Quite possibly. Maybe his/her costs are subsidised by the Gold Card free ferry trips? I wouldn't pay this for a park, but I can see the value to some given the location. Wilsons won't be able to ratchet the lease costs or even deny you a space and it's a location unaffected by the CRL madness.
Agree kiwimm,
I imagine this particular auction turned into a bidding contest between some big spenders.
Not so long ago, one could buy a respectable 2-beddie villa in an Auckland inner-city suburb for that sort of money.
$265,000 still buys an adequate bedsitter in Wellington.
TTP
This carpark is a microcosm of Auckland costs and why apartments don't get built there in large numbers.
Auckland planning approach:
Step 1. - make the central city incredibly costly.
Step 2. - viciously costly.
Step 3. - really, really high cost.
Step 4. - make it permissibly allowable to build apartments.
Step 5. - wonder why apartments aren't built.
Step 6. - try to make it even more costly. Repeat.
So anyway, I thought property prices were falling?
Any time there's an article (which is about 3 times a week) on here about slow sales at auctions, there's about 150 comments all mostly saying the crash is here, the crash is here.

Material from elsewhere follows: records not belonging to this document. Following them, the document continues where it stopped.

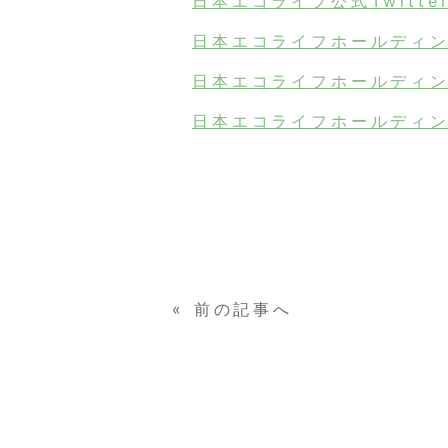
日本エコライフ公式Twitte
日本エコライフホールディン
日本エコライフホールディング
日本エコライフホールディング
«
前の記事へ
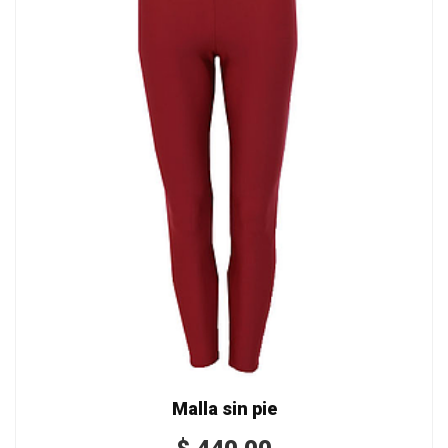
Malla sin pie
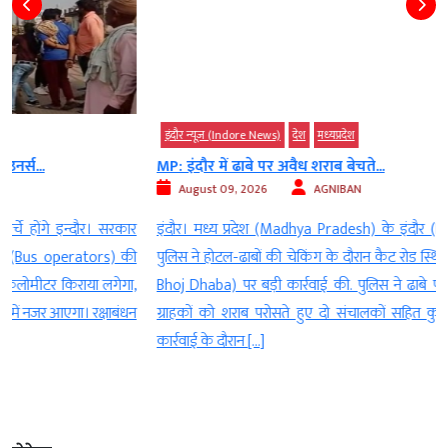
इंदौर न्यूज़ (Indore News)
देश
मध्‍यप्रदेश
MP: इंदौर में ढाबे पर अवैध शराब बेचते...
August 09, 2026
AGNIBAN
र
इंदौर। मध्य प्रदेश (Madhya Pradesh) के इंदौर (Indore) की राऊ थाना
ी
पुलिस ने होटल-ढाबों की चेकिंग के दौरान कैट रोड स्थित राजा भोज ढाबे (Raja
,
Bhoj Dhaba) पर बड़ी कार्रवाई की. पुलिस ने ढाबे पर बिना वैध लाइसेंस के
न
ग्राहकों को शराब परोसते हुए दो संचालकों सहित कुल 6 लोगों को पकड़ा.
कार्रवाई के दौरान […]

But when we see a high sales price, hardly any comments. Doesn't fit with most readers of this blog's opinions.
Don't get me wrong, I think property prices are stupidly high in Auckland, and a crash might well be imminent. I'd be somewhat happy if a crash did happen (apart from the poor over leveraged ones losing their houses). But it hasn't happened yet, and may not.
And if people are paying $265k for a car park, there's obviously still a fair bit of cash slopping around out there.